L’ennesima analisi del voto

Beh due parole sulle elezioni Europee vanno pur dette, no? Il PD al 40,8% è un sogno di molti di noi, si è andati oltre le più rosee aspettative e probabilmente nemmeno Veltroni avrebbe mai immaginato di arrivare a tanto.

In termini percentuali, s’intende, visto che il 33% del 2008 corrispondeva ad un numero maggiore di voti rispetto al 40,8 odierno. Ma tant’è, la disaffezione al voto sarà un problema che anche il PD dovrà affrontare ma ad oggi di certo non inficia il meraviglioso successo dell’ultima tornata elettorale.

Politici, politologi, analisti, commentatori, giornalisti, sociologi, antropologi e pseudo-tuttiquellidiprima hanno già dato la loro chiave di lettura. Cittadini, militanti, avversari hanno fatto altrettanto, il web se ne cade di analisi del voto e anche io, che non sono nessuno, aggiungo qualche considerazione. Io credo che il risultato della settimana scorsa sia prima di tutto un voto di speranza. Nel senso che molti di quelli che hanno scelto di tornare a votare per il PD (lo zoccolo duro c’è sempre) o lo hanno votato per la prima volta sperano davvero che Renzi e il PD possano dare un futuro a questo Paese. Un voto che non sarà eterno, dunque, ma che potrà essere ribadito solo se le speranze non andranno deluse. Un voto in prestito, insomma, pronto ad andar verso altri lidi un’altra volta. In questo gli italiani sono maestri, diciamo.

Poi ci sono quelli che vogliono rifare la DC, quelli che vogliono un leader forte, quelli che si sono spaventati dalla deriva fascista di Grillo, quelli che votavano Forza Italia e Scelta Civica e UDC e pensano che il PD Renziano possa essere la loro nuova casa (dove magari entrano e mettono i piedi sul tavolo).

Poi ci sono quelli di sinistra, che vedono nel PD l’unico modo di dare peso alla sinistra, che esiste ancora, in questo Paese. Fortunatamente.

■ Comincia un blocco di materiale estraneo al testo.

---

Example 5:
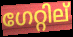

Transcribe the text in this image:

ഗേറ്റില്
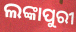
ଲଙ୍କାପୁରୀ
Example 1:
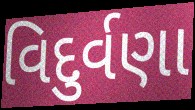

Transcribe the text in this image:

વિદુર્વણા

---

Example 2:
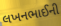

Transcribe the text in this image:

લખનભાઈની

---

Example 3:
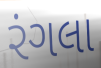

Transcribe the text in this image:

રંગલા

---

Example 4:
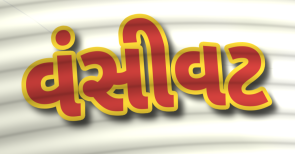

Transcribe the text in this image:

વંસીવટ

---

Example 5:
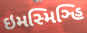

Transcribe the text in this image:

ઇમસ્મિઞ્હિ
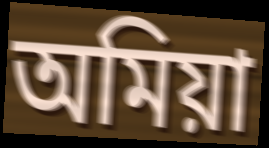
অমিয়া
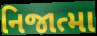
નિજાત્મા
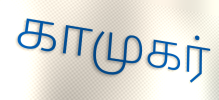
காமுகர்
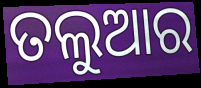
ତଲୁଆର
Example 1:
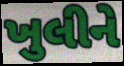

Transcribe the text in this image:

ખુલીને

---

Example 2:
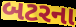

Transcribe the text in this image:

બટરના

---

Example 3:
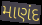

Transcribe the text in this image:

માણંદ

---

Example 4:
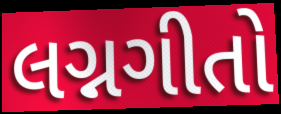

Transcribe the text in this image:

લગ્નગીતો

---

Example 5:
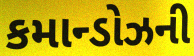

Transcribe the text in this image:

કમાન્ડોઝની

Un successo di tutto il PD, perché non mi sembra che ci siano stati amici e compagni che si sono risparmiati, in questa campagna elettorale. E aver convinto a votare PD anche chi era ed è critico nei confronti del PD è comunque un atto di fiducia verso chi fa di tutto affinché il Partito Democratico continui a parlare di ambiente, di diritti, di conflitto di interessi, di consumo di suolo, di lavoro, di precari. E i risultati si sono visti.

Renzi c’ha messo del suo, è indubbio e gliene va dato atto. Però occorre far buon uso del consenso enorme ricevuto. Pensare di comandare, non consentendo alle minoranze di apportare un contributo fecondo al dibattito nel Paese e nel Parlamento sarebbe un errore gravissimo. E sarebbe anche molto poco democratico. A dirla tutta, Renzi del PD fino ad ora si è occupato davvero poco. E i capi e capetti locali, quelli che, per dire, hanno ridotto il PD di Roma in un coacervo di interessi personali che si intrecciano e si mescolano a seconda delle convenienze del momento non riuscendo ad elaborare uno straccio di proposta politica e programmatica per la città, sono saliti tutti sul carro del vincitore.

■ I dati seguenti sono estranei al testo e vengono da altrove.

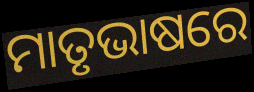
ମାତୃଭାଷରେ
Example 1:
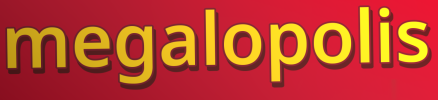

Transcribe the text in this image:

megalopolis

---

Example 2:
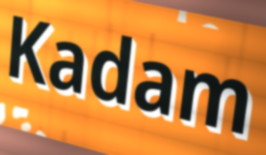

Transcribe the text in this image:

Kadam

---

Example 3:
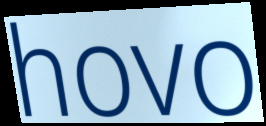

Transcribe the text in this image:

hovo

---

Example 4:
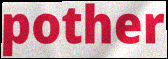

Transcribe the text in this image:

pother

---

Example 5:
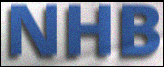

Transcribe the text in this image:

NHB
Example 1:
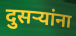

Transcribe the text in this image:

दुसर्‍यांना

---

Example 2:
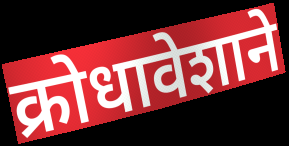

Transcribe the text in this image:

क्रोधावेशाने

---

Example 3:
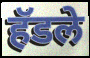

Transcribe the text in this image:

हॅडले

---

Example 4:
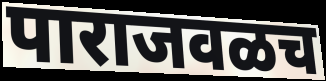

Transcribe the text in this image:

पाराजवळच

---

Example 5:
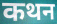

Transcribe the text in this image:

कथन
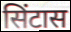
सिंटास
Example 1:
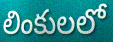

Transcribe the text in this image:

లింకులలో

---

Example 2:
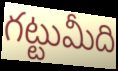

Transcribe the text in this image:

గట్టుమీది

Poi, peseranno i fatti. I provvedimenti. E saranno solo quelli a dirci quale sarà la direzione intrapresa dal PD. Se prevarrà l’istinto della balena o se il PD diventerà la casa comune di tutti i progressisti italiani, come auspicavamo quando abbiamo contribuito a fondarlo.

Non ve lo nascondo, un po’ sono preoccupato. Morire centrista proprio non mi piacerebbe, ecco. E allora l’impegno a tirare il PD a sinistra si rinnova. Con tutti i miei compagni di viaggio.